▶ _Extracted information_
---

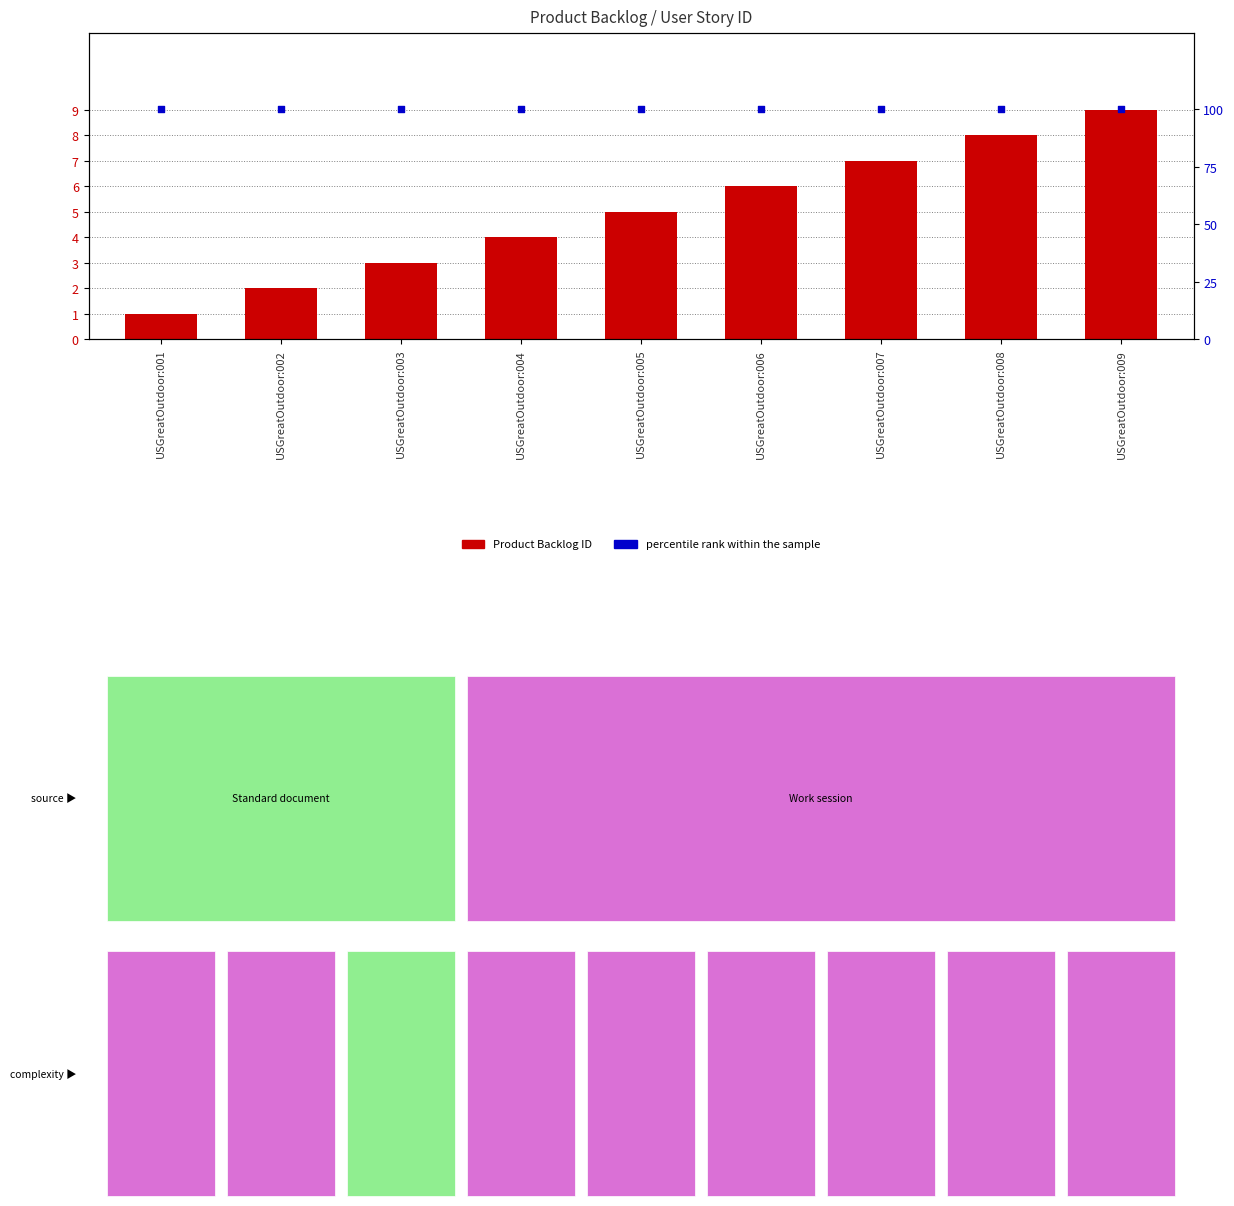

Which series has the largest Y range (max minus min)?

Product Backlog ID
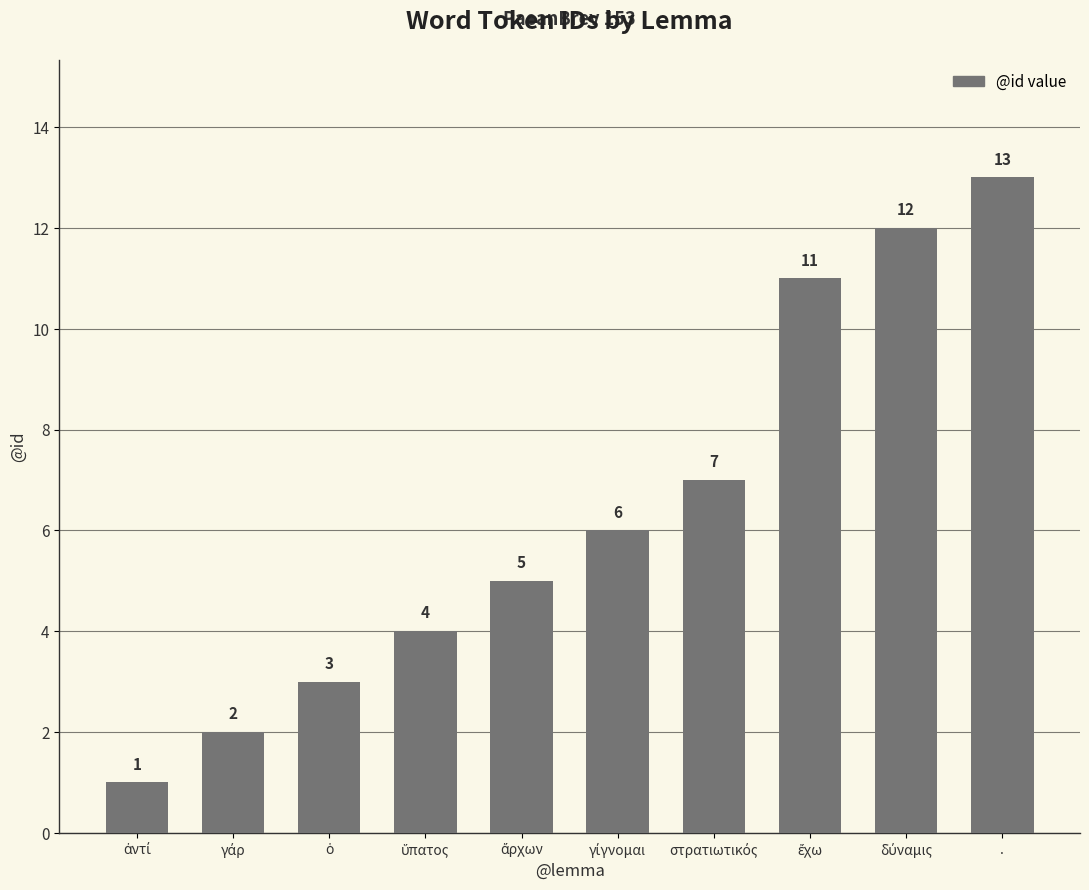

How many bars are there in total?

10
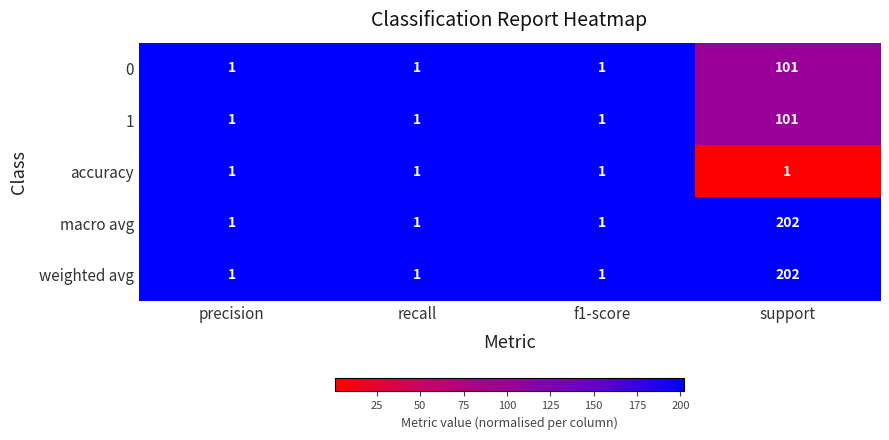

At which category is the sum across all series the highest?

support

---

▶ _Task item_
Reproduce the lines of the items above, starting at the line that contains "Product Backlog ID" and ending at the last line of the items. Leave the pictures out of your copy.

▶ _Answer space_
Product Backlog ID

How many bars are there in total?

10

At which category is the sum across all series the highest?

support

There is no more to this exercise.